Jakarta, 9 Agustus 2019
Forum Indonesia untuk Transparansi Anggaran atau Fitra menyoroti peran Komisi VI Dewan Perwakilan Rakyat menyusul ditangkapnya I Nyoman Dhamantra terkait dugaan kasus suap izin impor bawang putih. Menurut peneliti Fitra Wasanti, Komisi VI yang mengurusi bidang perdagangan ini memang memiliki potensi kerawanan rasuah yang cukup tinggi.
“Karena sektor pangan ini banyak melibatkan lintas stakeholder seperti Kementerian Pertanian, Kementerian Perdagangan, Bulog, di mana setiap kementerian memiliki ego sektoral yang cukup tinggi,” kata Wasanti melalui keterangan tertulis, Jumat, 9 Agustus 2019.
Anggota Komisi VI DPR Nyoman Dhamantra sebelumnya ditangkap Komisi Pemberantasan Korupsi. Politikus Partai Demokrasi Indonesia Perjuangan asal Bali ini dibawa ke markas KPK di tengah berlangsungnya kongres partai di Denpasar, kemarin.
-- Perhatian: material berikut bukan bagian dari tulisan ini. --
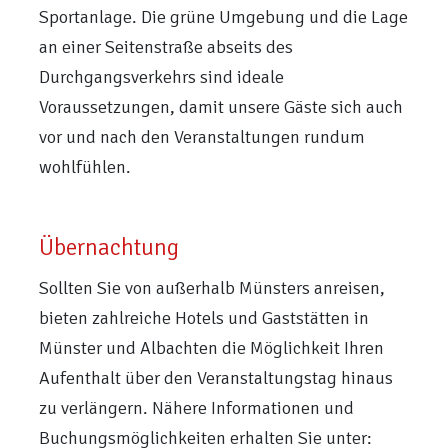
Sportanlage. Die grüne Umgebung und die Lage
an einer Seitenstraße abseits des
Durchgangsverkehrs sind ideale
Voraussetzungen, damit unsere Gäste sich auch
vor und nach den Veranstaltungen rundum
wohlfühlen.
Übernachtung
Sollten Sie von außerhalb Münsters anreisen,
bieten zahlreiche Hotels und Gaststätten in
Münster und Albachten die Möglichkeit Ihren
Aufenthalt über den Veranstaltungstag hinaus
zu verlängern. Nähere Informationen und
Buchungsmöglichkeiten erhalten Sie unter: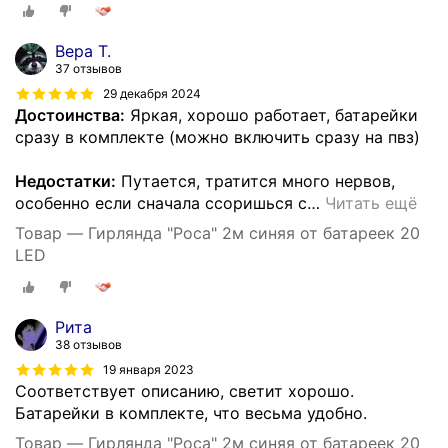
Вера Т.
37 отзывов
29 декабря 2024
Достоинства:
Яркая, хорошо работает, батарейки
сразу в комплекте (можно включить сразу на пвз)
Недостатки:
Путается, тратится много нервов,
особенно если сначала ссоришься с
…
Читать ещё
Товар — Гирлянда "Роса" 2м синяя от батареек 20
LED
Рита
38 отзывов
19 января 2023
Соответствует описанию, светит хорошо.
Батарейки в комплекте, что весьма удобно.
Товар — Гирлянда "Роса" 2м синяя от батареек 20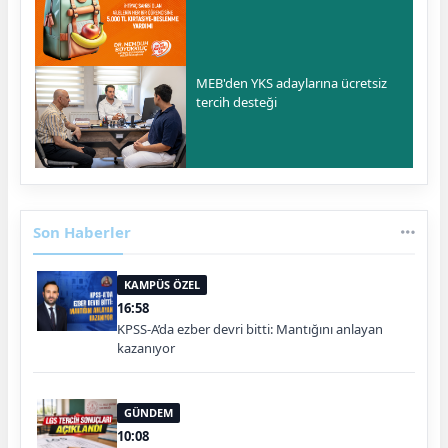
MEB'den YKS adaylarına ücretsiz
tercih desteği
Son Haberler
KAMPÜS ÖZEL
16:58
KPSS-A’da ezber devri bitti: Mantığını anlayan
kazanıyor
GÜNDEM
10:08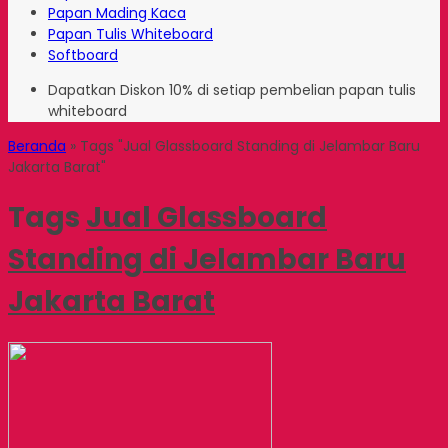
Papan Mading Kaca
Papan Tulis Whiteboard
Softboard
Dapatkan Diskon 10% di setiap pembelian papan tulis
whiteboard
Beranda
»
Tags "Jual Glassboard Standing di Jelambar Baru
Jakarta Barat"
Tags
Jual Glassboard
Standing di Jelambar Baru
Jakarta Barat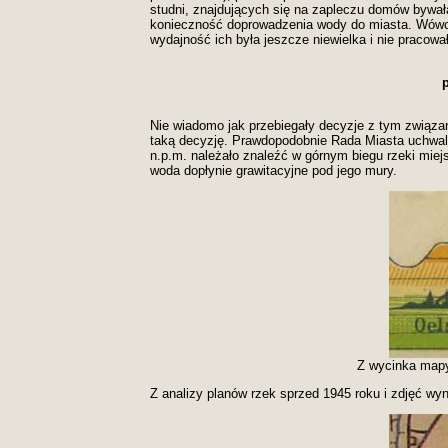
studni, znajdujących się na zapleczu domów bywał
konieczność doprowadzenia wody do miasta. Wówcza
wydajność ich była jeszcze niewielka i nie pracow
p
Nie wiadomo jak przebiegały decyzje z tym związan
taką decyzję. Prawdopodobnie Rada Miasta uchwali
n.p.m. należało znaleźć w górnym biegu rzeki mie
woda dopłynie grawitacyjne pod jego mury.
Z wycinka mapy 
Z analizy planów rzek sprzed 1945 roku i zdjęć wy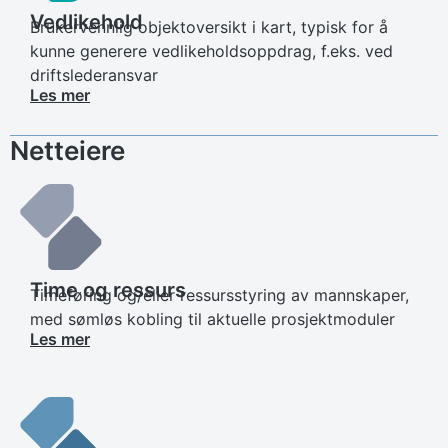
Vedlikehold
Brukervennlig objektoversikt i kart, typisk for å
kunne generere vedlikeholdsoppdrag, f.eks. ved
driftslederansvar
Les mer
Netteiere
Time og ressurs
Timeføring og/eller ressursstyring av mannskaper,
med sømløs kobling til aktuelle prosjektmoduler
Les mer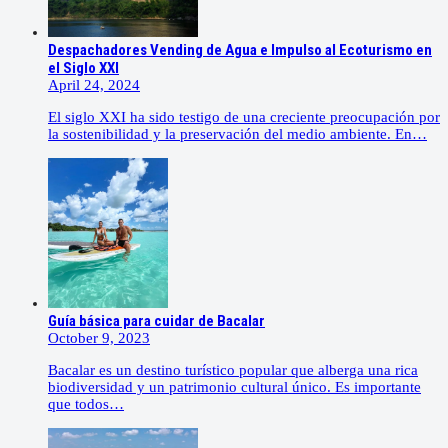
Despachadores Vending de Agua e Impulso al Ecoturismo en
el Siglo XXI
April 24, 2024
El siglo XXI ha sido testigo de una creciente preocupación por
la sostenibilidad y la preservación del medio ambiente. En…
Guía básica para cuidar de Bacalar
October 9, 2023
Bacalar es un destino turístico popular que alberga una rica
biodiversidad y un patrimonio cultural único. Es importante
que todos…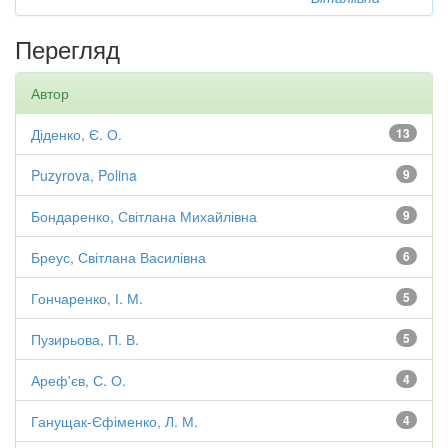
Перегляд
Автор
Діденко, Є. О.
13
Puzyrova, Polina
9
Бондаренко, Світлана Михайлівна
9
Бреус, Світлана Василівна
6
Гончаренко, І. М.
5
Пузирьова, П. В.
5
Ареф'єв, С. О.
4
Ганущак-Єфіменко, Л. М.
4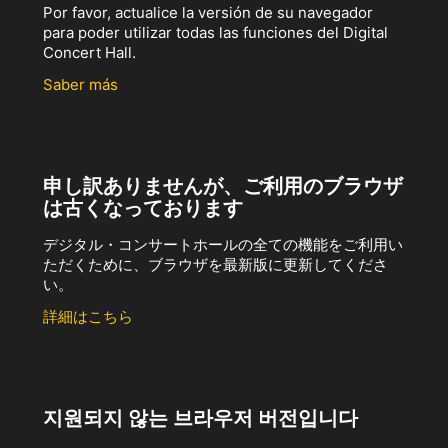
Por favor, actualice la versión de su navegador
para poder utilizar todas las funciones del Digital
Concert Hall.
Saber más
申し訳ありませんが、ご利用のブラウザ
は古くなっております
デジタル・コンサートホールの全ての機能をご利用い
ただくために、ブラウザを最新版に更新してくださ
い。
詳細はこちら
지원되지 않는 브라우저 버전입니다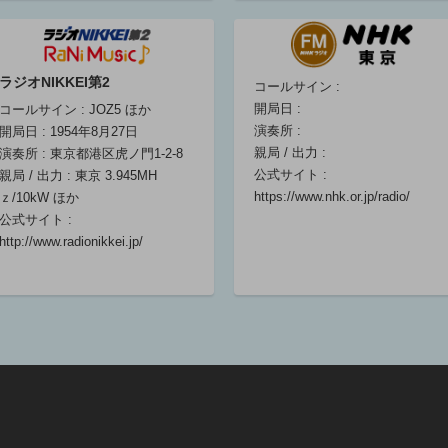
ー
マーシー山本教
授のびっくりク
ラジオNIKKEI第2
コールサイン :
ラシック！
開局日 :
コールサイン : JOZ5 ほか
マーシー山本教
演奏所 :
開局日 : 1954年8月27日
授
親局 / 出力 :
演奏所 : 東京都港区虎ノ門1-2-8
07:00 ～ 07:10
公式サイト :
親局 / 出力 : 東京 3.945MH
https://www.nhk.or.jp/radio/
ｚ/10kW ほか
公式サイト :
ラジオの扉
http://www.radionikkei.jp/
07:10 ～ 07:20
善意銀行だより
07:20 ～ 07:25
Nyoman kini telah ditetapkan sebagai tersangka dan ditahan. KPK menduga dia menerima suap terkait kuota impor bawang putih sebanyak 20 ribu ton pada tahun 2019. Dia ditengarai meminta fee sebenar Rp 1.700-Rp 1.800 dari setiap kilogram bawang putih yang diimpor.
Wasanti mengatakan penangkapan anggota Komisi VI DPR lantaran dugaan rasuah juga bukan pertama kali ini. Sebelum Nyoman, anggota Komisi VI DPR Bowo Sidik Pangarso juga dicocok KPK karena dugaan suap pengangkutan pupuk dan gratifikasi.
Potensi kerawanan kerja Komisi VI DPR dinilai tak terlepas dari tidak sinkronnya data antara kementerian dan lembaga yang menjadi mitra. Jika bicara data yang akan diimpor, kata Wasanti, data dari Kementerian Perdagangan dan Kementerian Pertanian kerap tidak sinkron.
Wasanti mencontohkan, persoalan data kebutuhan impor ini pernah ditemukan Badan Pemeriksa Keuangan. Berdasarkan data, konsumsi beras mencapai 45,2 juta ton dengan produksi 44,1 juta ton (selisih 1,1 juta ton). Namun pemerintah menerbitkan alokasi impor 1,5 juta ton, atau selisih 0,4 juta ton dari kebutuhan 1,1 juta ton.
Fitra menyampaikan sejumlah catatan yang dianggap menyebabkan keberulangan korupsi di sektor pangan ini. Pertama, data yang tidak akurat menjadi celah korupsi melalui permainan penentuan kuota. Kemudian, belum adanya Lembaga Pangan Nasional seperti yang diamanatkan Undang-undang, serta penegakan hukum dalam pemberantasan mafia pangan yang belum terintegrasi dalam sistem peradilan pidana terpadu.
Wasanti mengatakan, perlu juga ada tindakan tegas terhadap pejabat sektor pangan yang tak patuh terkait Laporan Harta Kekayaan Pejabat Negara. Dia juga mendorong transparansi pengadaan kuota, misalnya melalui aplikasi khusus. “Dan terakhir lagi langkah-langkah represif yang tegas sehingga menimbulkan efek jera,” kata Wasanti.